## [About this exercise]
Extract the passage of the remote production services terms below, starting with "1. Customer must" and going on through "the United States.", word for word.

## [Text section]

=== Section Start ===

Terms and Conditions for Remote Production Services

Last updated September 29, 2020

Please read these Terms and Conditions for Remote Production Services (the “Customer Terms”) carefully. By purchasing the Remote Production Services or otherwise accepting the Customer Terms, you and the entity on whose behalf you are entering into the Customer Terms (“Customer”) agrees to be bound by the Customer Terms. If you are accepting these Customer Terms on behalf of an entity, you represent that you are authorized to bind the entity to the Customer Terms.

 

1. Remote Production Services.

1.1    Services.

Switcher, Inc. (“Switcher”) will provide live remote video production services to Customer as described in the Customer Terms and all applicable Orders (“Remote Production Services”). Switcher’s performance of the Remote Production Services is contingent on Customer having an active, paid subscription to Switcher’s Plus Plan online video production platform accessible through https://www.switcherstudio.com/ (“Switcher Platform”). The Remote Production Services will consist of Switcher: (a) producing, directing, and editing live video content (“Video Content”) taken at events identified by Customer (“Live Events”); (b) streaming the Video Content to Customer’s social media or other properties (“Streaming Platforms”); (c) providing other video-creation services, including video production consulting services, as mutually agreed by the parties; and (d) other services mutually agreed-upon by the parties in writing. Switcher will perform all Remote Production Services using the Switcher Platform.

1.2    Orders.

Customer will purchase Remote Production Services in tiers/packages identified in the order submitted by the Customer through Switcher’s ordering process (“Order”). Each Order will identify the total runtime of Video Content with respect to which Switcher will be performing Remote Production Services (“Runtime”), the period of time that Customer has to request that Switcher perform the Remote Production Services (“Subscription Term”), the maximum number of Customer-provided assets that Switcher will include in the Video Content, and the maximum number of concurrent guests that can be included in Video Content. The Subscription Term will measured from the date that Customer has paid all fees for the Remote Production Services. Runtime is measured on a per-broadcast basis and rounded up to the nearest hour (e.g., a 45 minute broadcast will count as an hour against a customer’s purchased Runtime). Customer may purchase additional Runtime at a per-hour rate identified by Switcher to Customer. Customer can check the remaining Runtime and Subscription Term associated with its account by contacting Switcher.

1.3    Events; Assets.

    1. Customer must notify Switcher in writing at least ten (10) business days in advance of any Live Event for which Customer would like Switcher to perform Remote Production Services. Customer will provide the date, time, and anticipated length of each such Live Event, as a well as any other details reasonably requested by Switcher. Switcher will promptly notify Customer if it is available to perform the Remote Production Services for such event; provided however, Switcher will have no obligation to perform Remote Production Services for such Live Event if Switcher’s resources are otherwise allocated for the time of such Live Event or if the Live Event will take place during a national or Federal holiday in the United States.

=== Section End ===

## [Excerpted records]
=== Section Start ===

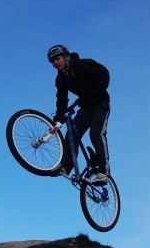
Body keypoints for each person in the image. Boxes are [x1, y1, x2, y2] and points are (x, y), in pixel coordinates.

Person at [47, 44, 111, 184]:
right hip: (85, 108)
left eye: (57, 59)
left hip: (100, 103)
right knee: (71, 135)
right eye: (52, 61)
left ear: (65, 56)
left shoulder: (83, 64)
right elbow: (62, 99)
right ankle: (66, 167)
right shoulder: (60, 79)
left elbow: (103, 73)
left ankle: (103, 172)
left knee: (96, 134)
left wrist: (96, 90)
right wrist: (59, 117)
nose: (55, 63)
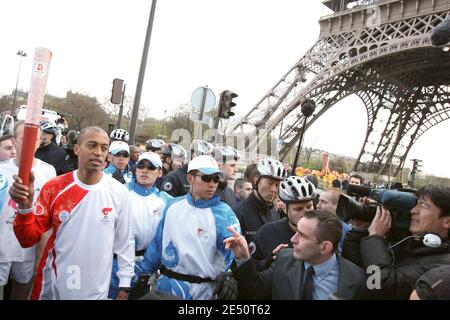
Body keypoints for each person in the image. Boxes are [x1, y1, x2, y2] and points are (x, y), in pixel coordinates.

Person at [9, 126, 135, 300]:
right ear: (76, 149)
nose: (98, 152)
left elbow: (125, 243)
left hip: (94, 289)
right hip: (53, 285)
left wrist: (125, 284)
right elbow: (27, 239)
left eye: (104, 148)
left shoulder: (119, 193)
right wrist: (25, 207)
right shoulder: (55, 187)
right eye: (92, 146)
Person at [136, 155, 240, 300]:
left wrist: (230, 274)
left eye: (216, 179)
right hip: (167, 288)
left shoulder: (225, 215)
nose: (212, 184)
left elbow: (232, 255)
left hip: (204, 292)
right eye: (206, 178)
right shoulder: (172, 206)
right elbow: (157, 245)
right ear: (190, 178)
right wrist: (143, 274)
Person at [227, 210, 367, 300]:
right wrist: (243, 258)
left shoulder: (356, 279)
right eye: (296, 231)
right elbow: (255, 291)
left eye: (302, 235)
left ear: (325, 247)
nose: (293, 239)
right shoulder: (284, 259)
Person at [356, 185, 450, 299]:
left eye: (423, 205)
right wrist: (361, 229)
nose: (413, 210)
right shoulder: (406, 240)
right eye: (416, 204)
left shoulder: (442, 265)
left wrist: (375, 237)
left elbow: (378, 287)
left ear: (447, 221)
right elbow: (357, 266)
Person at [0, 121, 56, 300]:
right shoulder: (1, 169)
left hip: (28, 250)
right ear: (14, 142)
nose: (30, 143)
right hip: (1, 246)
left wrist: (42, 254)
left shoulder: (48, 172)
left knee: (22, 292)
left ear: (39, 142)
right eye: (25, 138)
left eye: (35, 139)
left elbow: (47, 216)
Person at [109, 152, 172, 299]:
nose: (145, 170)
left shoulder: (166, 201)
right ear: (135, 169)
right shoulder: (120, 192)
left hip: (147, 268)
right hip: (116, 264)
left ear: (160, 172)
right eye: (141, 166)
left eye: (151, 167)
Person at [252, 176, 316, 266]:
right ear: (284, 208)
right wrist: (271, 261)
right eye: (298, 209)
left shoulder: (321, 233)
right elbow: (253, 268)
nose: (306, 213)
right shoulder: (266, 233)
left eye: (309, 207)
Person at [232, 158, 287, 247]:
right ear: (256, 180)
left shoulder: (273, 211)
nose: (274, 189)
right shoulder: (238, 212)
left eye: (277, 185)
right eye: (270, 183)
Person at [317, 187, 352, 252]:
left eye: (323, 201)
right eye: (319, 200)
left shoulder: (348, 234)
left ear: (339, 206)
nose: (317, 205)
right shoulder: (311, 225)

=== Section End ===

## [Task answer]
1. Customer must notify Switcher in writing at least ten (10) business days in advance of any Live Event for which Customer would like Switcher to perform Remote Production Services. Customer will provide the date, time, and anticipated length of each such Live Event, as a well as any other details reasonably requested by Switcher. Switcher will promptly notify Customer if it is available to perform the Remote Production Services for such event; provided however, Switcher will have no obligation to perform Remote Production Services for such Live Event if Switcher’s resources are otherwise allocated for the time of such Live Event or if the Live Event will take place during a national or Federal holiday in the United States.